In The Scarlet Letter, Hawthorne broke the flow of the reading throughout the entirety of the book to address a topic, which is called apostrophe. One example in evident on page 18 which states, “Many characteristics—and those, too, which contribute not the least forcibly to impart resemblance in a sketch—must have vanished, or been obscured, before I met the General” (Hawthorne 18). In this example, the narrator breaks the flow to address some small characteristics about the General. Another example of apostrophe on page 100: But here—if we supposed this interview betwixt Mistress Hibbins and Hester Prynne to be authentic, and not a parable—was already an illustration of the young minister's argument against sundering the relation of a fallen mother to the offspring of her frailty. Even thus early had the child saved her from Satan's snare. (Hawthorne 100).
In addition to Hawthorne's use of apostrophe, he also uses epithet. Epithet is adding descriptive adjectives to nouns to create a clearer image in the reader's head. In The Scarlet Letter, Hawthorne extensively used very long run-on sentences filled with description and symbolism.
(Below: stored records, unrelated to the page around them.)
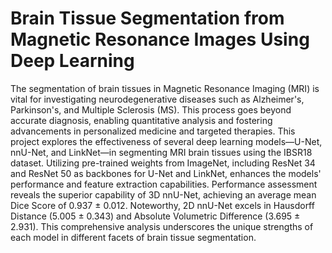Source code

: # Brain Tissue Segmentation from Magnetic Resonance Images Using Deep Learning

The segmentation of brain tissues in Magnetic Resonance Imaging (MRI) is vital for investigating neurodegenerative diseases such as Alzheimer's, Parkinson's, and Multiple Sclerosis (MS). This process goes beyond accurate diagnosis, enabling quantitative analysis and fostering advancements in personalized medicine and targeted therapies. This project explores the effectiveness of several deep learning models—U-Net, nnU-Net, and LinkNet—in segmenting MRI brain tissues using the IBSR18 dataset. Utilizing pre-trained weights from ImageNet, including ResNet 34 and ResNet 50 as backbones for U-Net and LinkNet, enhances the models' performance and feature extraction capabilities. Performance assessment reveals the superior capability of 3D nnU-Net, achieving an average mean Dice Score of 0.937 ± 0.012. Noteworthy, 2D nnU-Net excels in Hausdorff Distance (5.005 ± 0.343) and Absolute Volumetric Difference (3.695 ± 2.931). This comprehensive analysis underscores the unique strengths of each model in different facets of brain tissue segmentation.

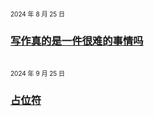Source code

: 

<font size="1">2024 年 8 月 25 日</font>

### [写作真的是一件很难的事情吗](learntowrite.md)

<br>
<font size="1">2024 年 9 月 25 日</font>

### [占位符](./)
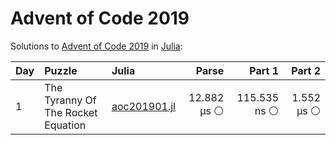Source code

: # Advent of Code 2019

Solutions to [Advent of Code 2019](https://adventofcode.com/2019/) in [Julia](https://julialang.org/):

| Day  | Puzzle                             | Julia                                                                   |       Parse |       Part 1 |     Part 2 |
| :--- | :--------------------------------- | :---------------------------------------------------------------------- | ----------: | -----------: | ---------: |
| 1    | The Tyranny Of The Rocket Equation | [aoc201901.jl](2019/01_the_tyranny_of_the_rocket_equation/aoc201901.jl) | 12.882 μs ⚪️ | 115.535 ns ⚪️ | 1.552 μs ⚪️ |
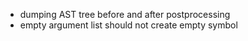 - dumping AST tree before and after postprocessing
- empty argument list should not create empty symbol
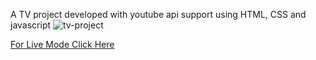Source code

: A TV project developed with youtube api support using HTML, CSS and javascript
![tv-project](mytv.gif "A TV project developed with youtube api support using HTML, CSS and javascript")

[For Live Mode Click Here]( https://mytv-project-with-html-css-and-javascript.vercel.app/)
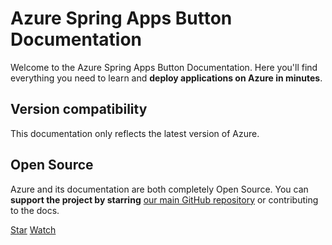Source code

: # Azure Spring Apps Button Documentation

Welcome to the Azure Spring Apps Button Documentation. Here you'll find everything you need to learn and **deploy applications on Azure in minutes**.

## Version compatibility

This documentation only reflects the latest version of Azure.


## Open Source

Azure and its documentation are both completely Open Source. You can **support the project by starring** [our main GitHub repository](https://github.com/microsoft/nubesgen) or contributing to the docs. 

<a class="github-button" href="https://github.com/microsoft/nubesgen" data-icon="octicon-star" data-size="large" data-show-count="true" aria-label="Star microsoft/nubesgen on GitHub">Star</a>
<a class="github-button" href="https://github.com/microsoft/nubesgen/subscription" data-icon="octicon-eye" data-size="large" data-show-count="true" aria-label="Watch microsoft/nubesgen on GitHub">Watch</a>

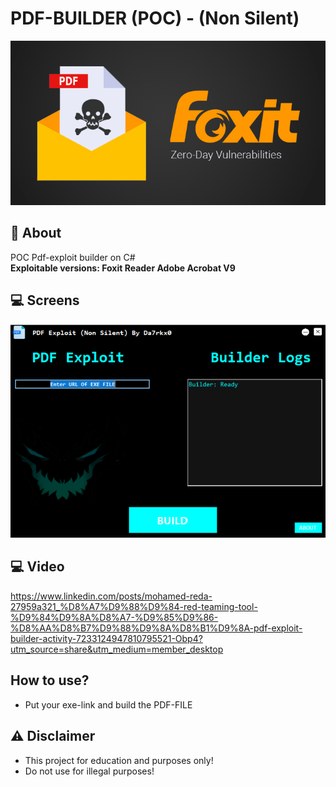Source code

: # PDF-BUILDER (POC) - (Non Silent)
![](foxit-pdf-reader.jpg)

## 📑 About
</b>POC Pdf-exploit builder on C#</b><br>
<strong>Exploitable versions: 
Foxit Reader 
Adobe Acrobat V9</strong>

## 💻 Screens
<p float="left" align="center">
  <img alt="screen" width="700" src="Capture.PNG">
</p> 

## 💻 Video
https://www.linkedin.com/posts/mohamed-reda-27959a321_%D8%A7%D9%88%D9%84-red-teaming-tool-%D9%84%D9%8A%D8%A7-%D9%85%D9%86-%D8%AA%D8%B7%D9%88%D9%8A%D8%B1%D9%8A-pdf-exploit-builder-activity-7233124947810795521-Obp4?utm_source=share&utm_medium=member_desktop


## How to use?
 * Put your exe-link and build the PDF-FILE


## ⚠️ Disclaimer
 * This project for education and purposes only!
 * Do not use for illegal purposes!


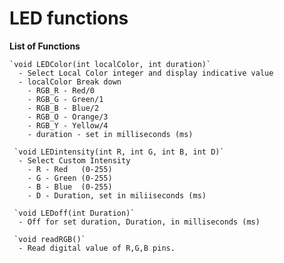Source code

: # **LED functions**

   **List of Functions**
  
    `void LEDColor(int localColor, int duration)`
      - Select Local Color integer and display indicative value
      - localColor Break down
        - RGB_R - Red/0
        - RGB_G - Green/1
        - RGB_B - Blue/2
        - RGB_O - Orange/3
        - RGB_Y - Yellow/4
        - duration - set in milliseconds (ms)
        
     `void LEDintensity(int R, int G, int B, int D)`
      - Select Custom Intensity
        - R - Red   (0-255)
        - G - Green (0-255)
        - B - Blue  (0-255)
        - D - Duration, set in miliiseconds (ms)
        
     `void LEDoff(int Duration)`
      - Off for set duration, Duration, in milliseconds (ms)
      
     `void readRGB()`
      - Read digital value of R,G,B pins.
One of many examples of it is on page two, and it uses many devices including epithet, a plethora of apostrophe, and a surplus of parenthesis: In my native town of Salem, at the head of what, half a century ago, in the days of old King Derby, was a bustling wharf,—but which is now burdened with decayed wooden warehouses, and exhibits few or no symptoms of commercial life; except, perhaps, a bark or brig, half-way down its melancholy length, discharging hides; or, nearer at hand, a Nova Scotia schooner, pitching out her cargo of firewood,—at the head, I say, of this dilapidated wharf, which the tide often overflows, and along which, at the base and in the rear of the row of buildings, the track of many languid years is seen in a border of unthrifty grass,—here, with a view from its front windows down this not very enlivening prospect, and thence across the harbour, stands a spacious edifice of brick. (Hawthorne 2)
In this example, it seems as if the speaker loses his topic and starts further analyzing characteristics of the objects he had already analyzed. The speaker gets back on topic, and it is revealed that all that describing led to him pointing out a brick building across the harbor.
Lord of the Flies, written by William Golding, is an allegorical novel that is full of symbolism and epithet along with a few examples of irony. There are many examples of symbolism in the novel. Fire is used as a symbol of hope in the beginning of the novel, as the boys attempted to use it as a light so they could get rescued. However, after the fire was finally lit and it exceeded the boys control, it transformed into a symbol of hopelessness. The incident where the fire spun out of control and killed a boy is also ironic, as the boys originally viewed it as their way off the island. Instead of giving them life, it took away a life. Another example of symbolism is the conch. The conch represents power and authority. Whoever holds the conch has the power and the right to speak. Everyone of the boys respects it. To further reinforce its symbolism of power and authority, once it was broken, leadership was once again for the taking. In order to convey the scenes and images to the readers, Golding inserted adjectives throughout the novel. These uses of epithet helped create imagery. A simple example of this is on page 35, which states “He was a shrimp of a boy, about six years old, and one side of his face was blotted out by a mulberry-colored birthmark.” Instead of saying he was a young boy, Golding detailed his appearance to allow the reader to create an image.
William Golding and Nathaniel Hawthorne used a variety of rhetorical devices to help the reader understand their respective novels. Although the styles of writing were different, they both used some of the same devices, or devices that are closely linked. Hawthorne used commas and breaks in the writing extensively, while Golding used dialogue. Both authors used symbolism and epithet. This goes to show how two contrasting writing styles can still create images and use devices to help the reader understand.